### JOB ITEM
An exact copy of every record below is needed, with the pictures left out.

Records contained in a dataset
---------------

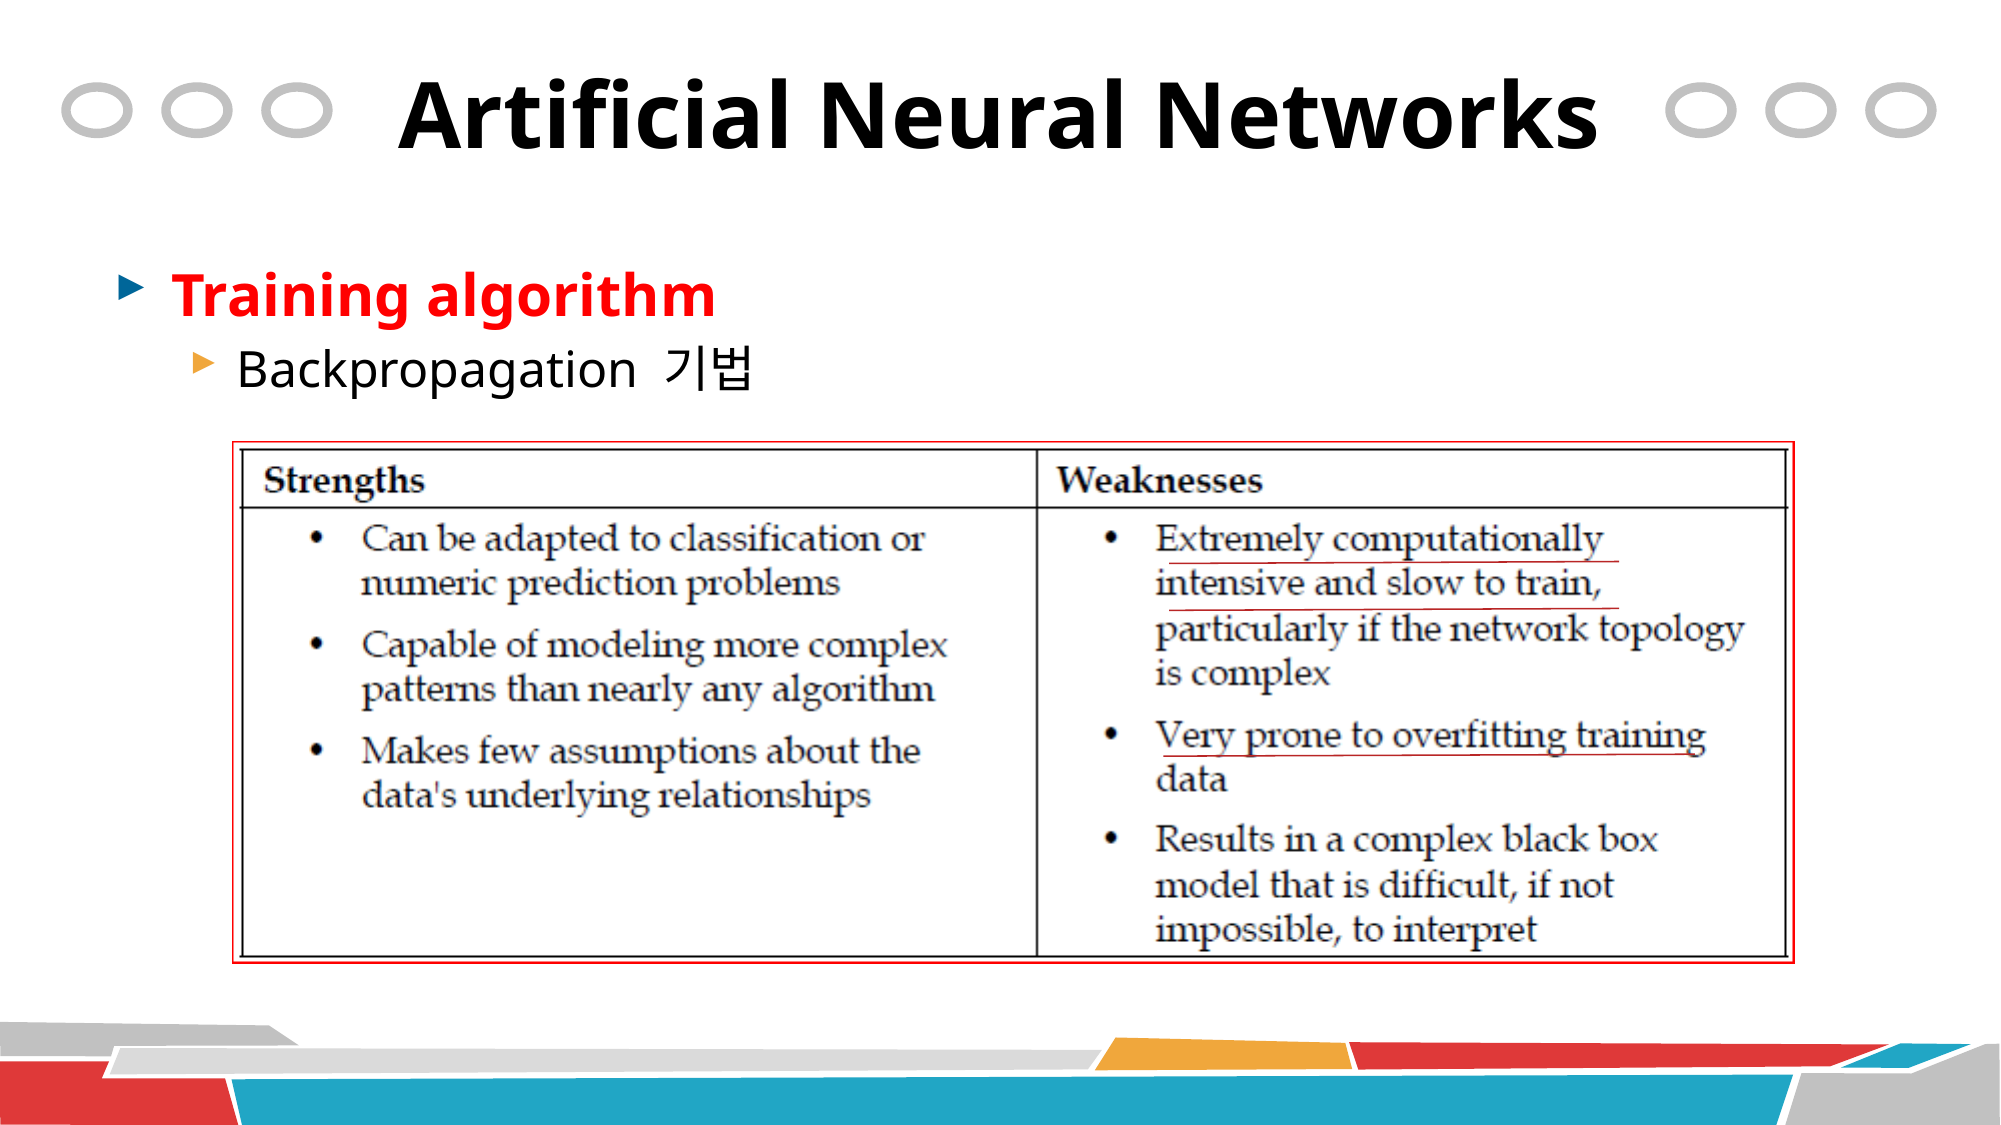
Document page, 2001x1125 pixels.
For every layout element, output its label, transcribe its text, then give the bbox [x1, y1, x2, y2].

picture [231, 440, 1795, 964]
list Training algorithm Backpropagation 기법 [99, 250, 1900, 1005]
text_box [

---------------

### SOLUTION FOR THIS EXERCISE
Document page, 2001x1125 pixels.
For every layout element, output its label, transcribe its text, then give the bbox [x1, y1, x2, y2].

picture [231, 440, 1795, 964]
list Training algorithm Backpropagation 기법 [99, 250, 1900, 1005]
text_box [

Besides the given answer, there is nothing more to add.